Laser’s organization has been fighting the rule changes since they were first announced earlier this year and, just last month, spoke with the Deseret News about problems that could arise if the Trump administration finalized them just before leaving office.
Maggie Garrett, who serves as Americans United’s vice president for public policy, questioned why federal officials would move forward with regulatory updates that the Biden administration is very likely to work to overturn.
Incoming officials will “have to go through the rule-making process again,” she said. “People could be harmed in the meantime.”
However, similar concerns haven’t stopped previous administrations from publishing a variety of policy changes during their final days in office, and they’re not slowing down President Donald Trump. His administration has also been working to finalize rules affecting businesses, immigration and environmental protections.
“Some people are saying this is unprecedented, but that’s crazy,” said Stanley Carlson-Thies, president and founder of the Institutional Religious Freedom Alliance, to the Deseret News in November. “This is very common.”
It’s also very welcome by supporters of the Trump administration’s approach to religious freedom, including Shackelford. The proximity of President-elect Joe Biden’s inauguration day shouldn’t interfere with the current president’s policy moves, he said.

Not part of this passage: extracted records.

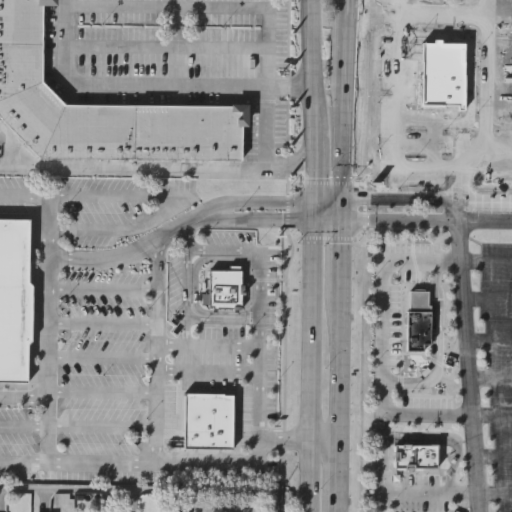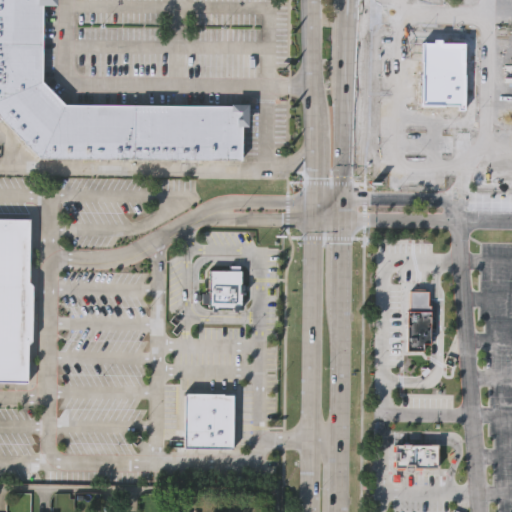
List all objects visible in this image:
road: (203, 7)
road: (352, 11)
road: (419, 12)
road: (499, 14)
road: (176, 41)
road: (351, 45)
road: (313, 56)
building: (442, 75)
road: (148, 82)
road: (349, 83)
building: (98, 108)
road: (483, 111)
building: (99, 112)
road: (396, 122)
road: (267, 123)
parking lot: (497, 123)
road: (345, 149)
road: (13, 150)
road: (312, 156)
road: (155, 162)
road: (177, 195)
road: (265, 198)
traffic signals: (311, 198)
road: (326, 198)
traffic signals: (342, 198)
road: (399, 198)
road: (311, 209)
road: (341, 209)
road: (265, 218)
road: (484, 218)
road: (399, 219)
traffic signals: (311, 220)
road: (326, 220)
traffic signals: (341, 220)
road: (186, 237)
road: (220, 247)
road: (136, 250)
road: (363, 255)
road: (484, 262)
road: (341, 264)
road: (257, 280)
road: (181, 281)
building: (225, 288)
road: (99, 289)
building: (14, 300)
road: (485, 300)
building: (13, 301)
road: (383, 301)
road: (157, 305)
road: (223, 317)
building: (417, 318)
building: (419, 320)
road: (100, 324)
road: (486, 341)
road: (437, 343)
road: (189, 345)
road: (239, 346)
parking lot: (493, 354)
road: (101, 357)
road: (43, 358)
road: (191, 358)
road: (259, 358)
road: (308, 365)
road: (462, 365)
road: (340, 373)
road: (488, 380)
road: (101, 393)
road: (21, 394)
building: (203, 409)
road: (423, 414)
road: (489, 415)
building: (208, 421)
road: (21, 425)
road: (101, 427)
road: (299, 436)
road: (445, 438)
building: (415, 456)
road: (490, 457)
road: (217, 461)
road: (380, 463)
road: (339, 475)
road: (144, 491)
road: (426, 492)
road: (492, 492)
building: (177, 511)
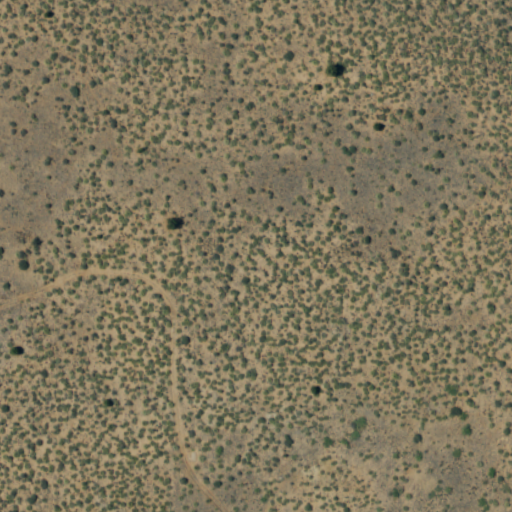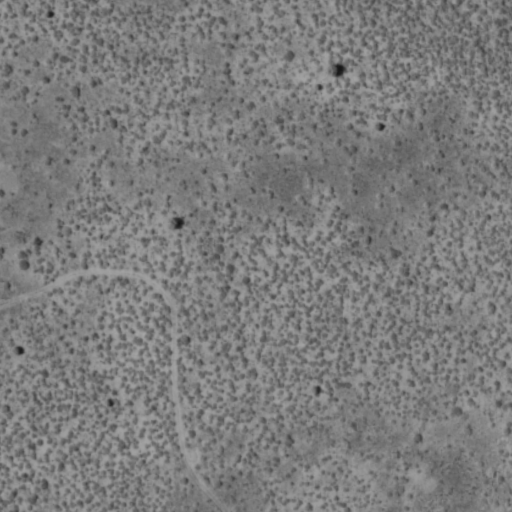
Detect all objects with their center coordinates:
road: (173, 338)
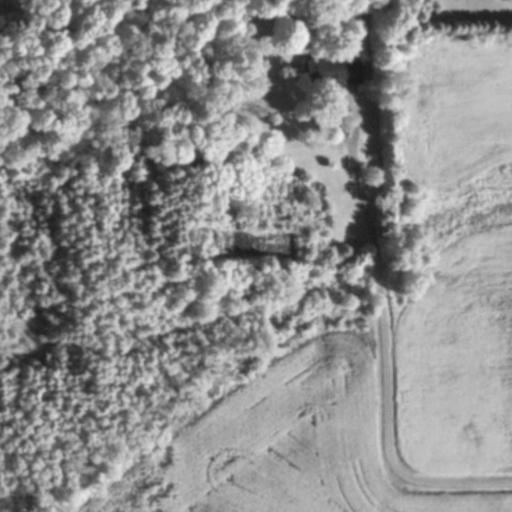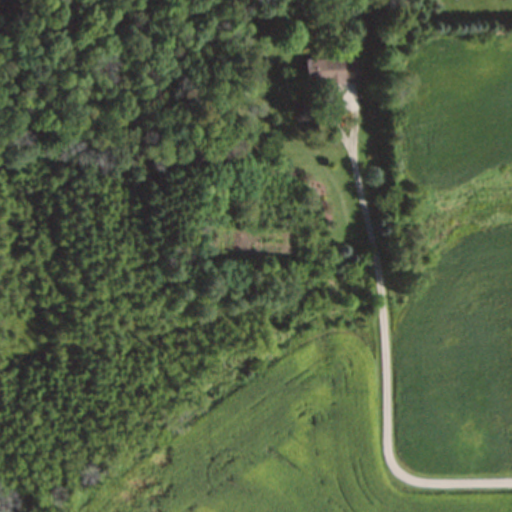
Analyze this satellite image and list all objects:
building: (332, 69)
road: (384, 364)
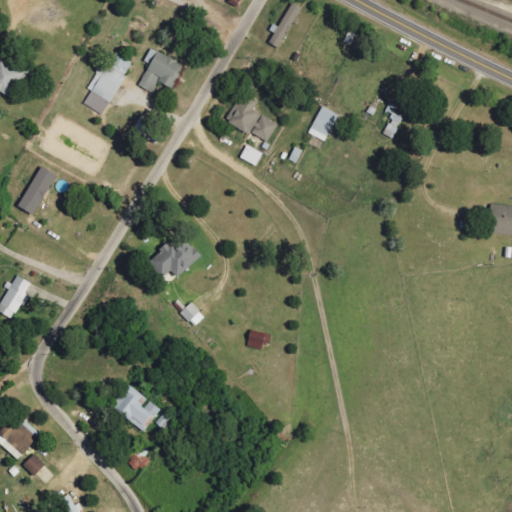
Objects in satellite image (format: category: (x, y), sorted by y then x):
building: (217, 0)
railway: (488, 9)
road: (198, 19)
building: (286, 25)
road: (431, 37)
building: (161, 71)
building: (9, 81)
building: (108, 83)
building: (252, 120)
building: (324, 124)
building: (394, 126)
building: (252, 156)
building: (38, 191)
building: (502, 220)
building: (176, 259)
road: (325, 264)
road: (99, 265)
building: (15, 298)
building: (194, 316)
building: (260, 340)
building: (137, 408)
building: (31, 432)
building: (16, 442)
building: (139, 461)
building: (35, 466)
road: (323, 492)
building: (70, 505)
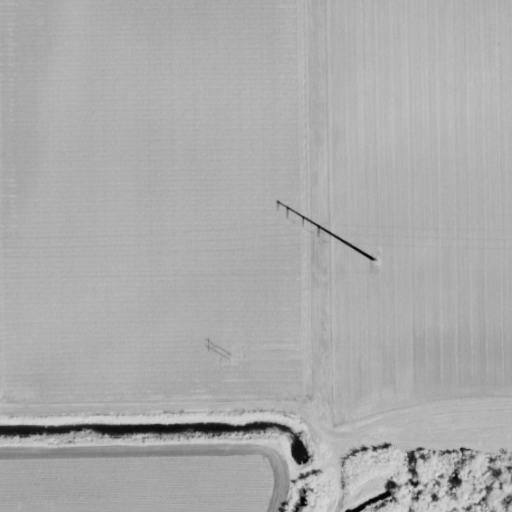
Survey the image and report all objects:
power tower: (376, 262)
power tower: (227, 355)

“The administration is still in power ... and they should do what they were elected to do, which includes protecting religious freedom,” he said.
Once Biden takes office, he will be able to pursue his own approach to faith-related policy.
Nick Fish, the president of American Atheists, said he hopes Biden’s approach will include prioritizing the needs of everyday Americans over the concerns of religious organizations.
“Starting on day one of the Biden administration, we will work with the new leadership at these departments and agencies to fix these discriminatory changes that undermine Americans’ religious liberties,” he said in a statement.